## TASK ITEM
Examine each line of the data, and copy the ones containing "logic".

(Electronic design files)
....................

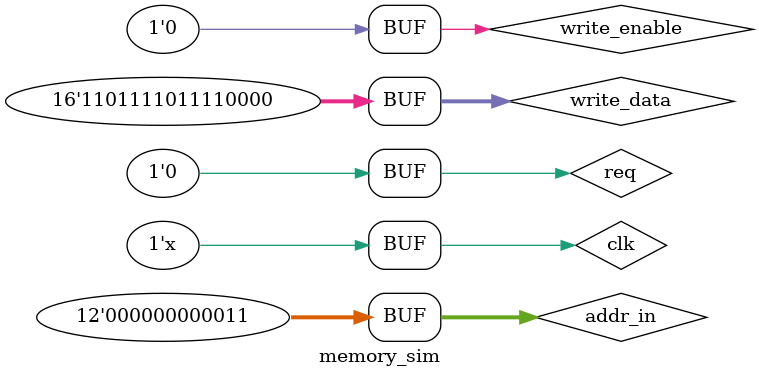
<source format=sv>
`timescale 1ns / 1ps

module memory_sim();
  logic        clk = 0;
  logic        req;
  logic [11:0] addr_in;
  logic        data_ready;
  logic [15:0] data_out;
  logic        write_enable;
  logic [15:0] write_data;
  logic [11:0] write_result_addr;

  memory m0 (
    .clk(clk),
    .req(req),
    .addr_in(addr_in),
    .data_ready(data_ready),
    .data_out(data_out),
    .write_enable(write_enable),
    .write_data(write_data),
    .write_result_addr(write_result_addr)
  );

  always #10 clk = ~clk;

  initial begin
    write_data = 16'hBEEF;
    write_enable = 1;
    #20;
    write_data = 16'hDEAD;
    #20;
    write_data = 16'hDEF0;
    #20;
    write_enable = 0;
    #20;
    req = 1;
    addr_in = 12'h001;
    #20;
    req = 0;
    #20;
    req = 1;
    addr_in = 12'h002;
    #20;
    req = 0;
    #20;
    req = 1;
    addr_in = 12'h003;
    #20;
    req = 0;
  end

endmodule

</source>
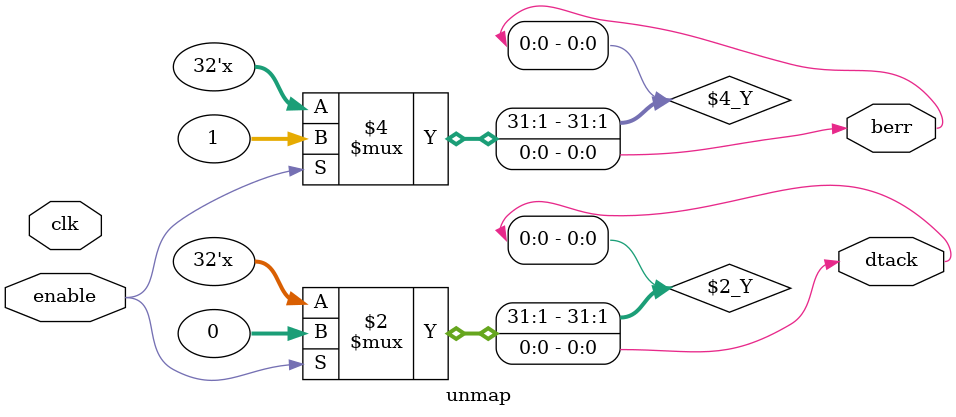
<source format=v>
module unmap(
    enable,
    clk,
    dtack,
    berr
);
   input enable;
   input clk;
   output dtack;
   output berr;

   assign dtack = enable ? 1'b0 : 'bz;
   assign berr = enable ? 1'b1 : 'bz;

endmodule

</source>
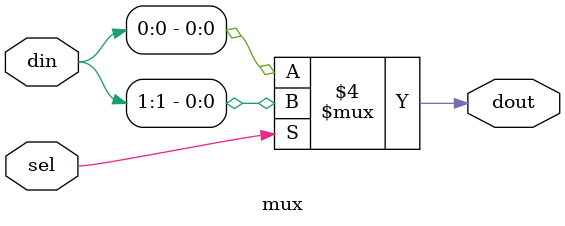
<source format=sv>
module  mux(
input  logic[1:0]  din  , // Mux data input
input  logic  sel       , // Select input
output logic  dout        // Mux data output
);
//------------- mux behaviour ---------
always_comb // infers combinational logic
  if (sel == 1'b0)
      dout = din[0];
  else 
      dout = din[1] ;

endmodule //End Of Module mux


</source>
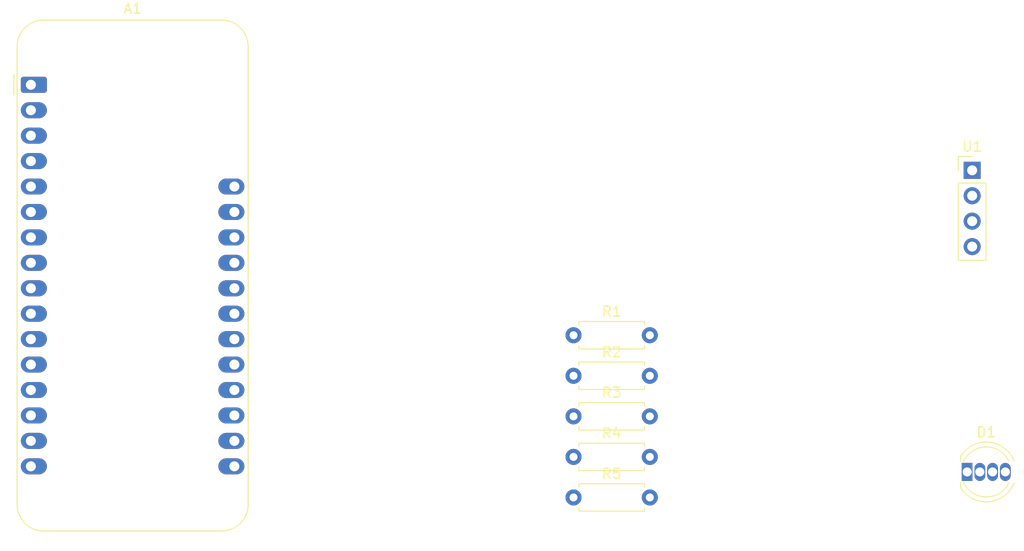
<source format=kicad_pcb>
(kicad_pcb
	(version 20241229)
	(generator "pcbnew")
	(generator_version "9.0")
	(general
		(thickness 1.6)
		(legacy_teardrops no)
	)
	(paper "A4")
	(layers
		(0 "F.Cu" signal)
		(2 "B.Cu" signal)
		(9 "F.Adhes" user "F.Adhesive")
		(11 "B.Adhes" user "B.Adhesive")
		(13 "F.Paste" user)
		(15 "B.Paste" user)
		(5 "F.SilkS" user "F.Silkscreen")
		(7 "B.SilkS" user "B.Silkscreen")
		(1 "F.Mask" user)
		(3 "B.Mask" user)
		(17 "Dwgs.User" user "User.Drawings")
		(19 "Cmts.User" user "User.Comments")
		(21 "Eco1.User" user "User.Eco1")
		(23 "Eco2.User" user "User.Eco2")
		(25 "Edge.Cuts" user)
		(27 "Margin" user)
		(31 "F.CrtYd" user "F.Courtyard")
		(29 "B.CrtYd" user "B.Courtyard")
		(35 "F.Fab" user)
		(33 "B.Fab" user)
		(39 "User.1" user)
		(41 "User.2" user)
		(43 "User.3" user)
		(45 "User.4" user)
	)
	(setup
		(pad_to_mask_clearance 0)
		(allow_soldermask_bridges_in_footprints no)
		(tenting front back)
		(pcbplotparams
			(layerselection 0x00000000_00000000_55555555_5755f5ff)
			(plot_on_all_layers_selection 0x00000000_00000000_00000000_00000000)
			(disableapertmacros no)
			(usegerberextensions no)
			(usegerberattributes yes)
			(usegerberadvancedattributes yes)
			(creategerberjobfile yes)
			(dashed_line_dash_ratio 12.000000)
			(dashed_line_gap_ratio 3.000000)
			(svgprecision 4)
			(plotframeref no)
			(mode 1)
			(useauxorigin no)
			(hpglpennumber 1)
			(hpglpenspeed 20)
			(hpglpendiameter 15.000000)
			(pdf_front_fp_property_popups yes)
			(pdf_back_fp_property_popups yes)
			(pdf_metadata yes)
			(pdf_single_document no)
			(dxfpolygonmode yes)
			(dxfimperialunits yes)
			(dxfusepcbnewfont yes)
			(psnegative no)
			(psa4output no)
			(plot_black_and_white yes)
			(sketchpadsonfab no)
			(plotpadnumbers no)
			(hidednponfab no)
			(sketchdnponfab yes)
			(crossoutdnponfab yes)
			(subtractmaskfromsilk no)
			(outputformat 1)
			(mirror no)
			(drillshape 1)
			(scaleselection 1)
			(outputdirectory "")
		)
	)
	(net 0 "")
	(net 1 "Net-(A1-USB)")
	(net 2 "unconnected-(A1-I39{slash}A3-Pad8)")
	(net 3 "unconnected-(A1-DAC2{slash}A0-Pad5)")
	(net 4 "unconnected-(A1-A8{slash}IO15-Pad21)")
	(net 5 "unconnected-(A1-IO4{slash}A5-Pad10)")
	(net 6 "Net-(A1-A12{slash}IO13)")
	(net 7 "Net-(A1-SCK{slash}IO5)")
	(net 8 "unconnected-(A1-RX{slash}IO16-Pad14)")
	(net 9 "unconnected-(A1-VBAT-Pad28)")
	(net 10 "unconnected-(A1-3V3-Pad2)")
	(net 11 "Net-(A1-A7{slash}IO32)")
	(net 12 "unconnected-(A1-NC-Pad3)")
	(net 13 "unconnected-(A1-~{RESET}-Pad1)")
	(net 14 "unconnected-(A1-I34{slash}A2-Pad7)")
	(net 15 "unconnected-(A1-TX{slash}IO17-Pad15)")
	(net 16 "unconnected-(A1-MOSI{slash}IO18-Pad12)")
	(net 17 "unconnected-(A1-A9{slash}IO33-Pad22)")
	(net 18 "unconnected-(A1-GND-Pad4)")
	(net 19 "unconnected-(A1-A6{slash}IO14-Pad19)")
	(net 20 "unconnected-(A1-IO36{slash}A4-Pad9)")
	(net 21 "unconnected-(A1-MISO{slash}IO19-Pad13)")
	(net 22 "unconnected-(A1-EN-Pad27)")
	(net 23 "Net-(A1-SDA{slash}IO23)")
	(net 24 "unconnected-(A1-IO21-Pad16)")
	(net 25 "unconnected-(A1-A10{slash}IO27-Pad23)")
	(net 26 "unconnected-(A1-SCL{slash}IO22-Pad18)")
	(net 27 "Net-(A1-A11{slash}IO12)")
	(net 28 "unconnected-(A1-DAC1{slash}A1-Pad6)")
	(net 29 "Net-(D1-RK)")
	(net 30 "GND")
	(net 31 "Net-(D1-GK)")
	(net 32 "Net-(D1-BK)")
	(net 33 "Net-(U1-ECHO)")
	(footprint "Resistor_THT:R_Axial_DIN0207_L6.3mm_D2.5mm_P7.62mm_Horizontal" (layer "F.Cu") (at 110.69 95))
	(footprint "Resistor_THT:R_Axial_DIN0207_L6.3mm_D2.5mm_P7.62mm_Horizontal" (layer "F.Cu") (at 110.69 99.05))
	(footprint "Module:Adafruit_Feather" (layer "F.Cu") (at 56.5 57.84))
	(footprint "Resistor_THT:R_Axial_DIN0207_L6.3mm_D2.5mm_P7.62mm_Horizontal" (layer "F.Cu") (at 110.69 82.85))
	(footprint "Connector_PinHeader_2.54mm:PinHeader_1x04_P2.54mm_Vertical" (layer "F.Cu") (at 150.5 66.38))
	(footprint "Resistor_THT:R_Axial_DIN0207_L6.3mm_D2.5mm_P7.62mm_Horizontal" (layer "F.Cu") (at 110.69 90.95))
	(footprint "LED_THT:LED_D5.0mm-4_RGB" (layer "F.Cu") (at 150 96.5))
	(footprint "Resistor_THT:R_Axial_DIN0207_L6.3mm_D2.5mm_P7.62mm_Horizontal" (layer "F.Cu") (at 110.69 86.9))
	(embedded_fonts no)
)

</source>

....................

## ANSWER SPACE
  logic        clk = 0;
  logic        req;
  logic [11:0] addr_in;
  logic        data_ready;
  logic [15:0] data_out;
  logic        write_enable;
  logic [15:0] write_data;
  logic [11:0] write_result_addr;
input  logic[1:0]  din  , // Mux data input
input  logic  sel       , // Select input
output logic  dout        // Mux data output
always_comb // infers combinational logic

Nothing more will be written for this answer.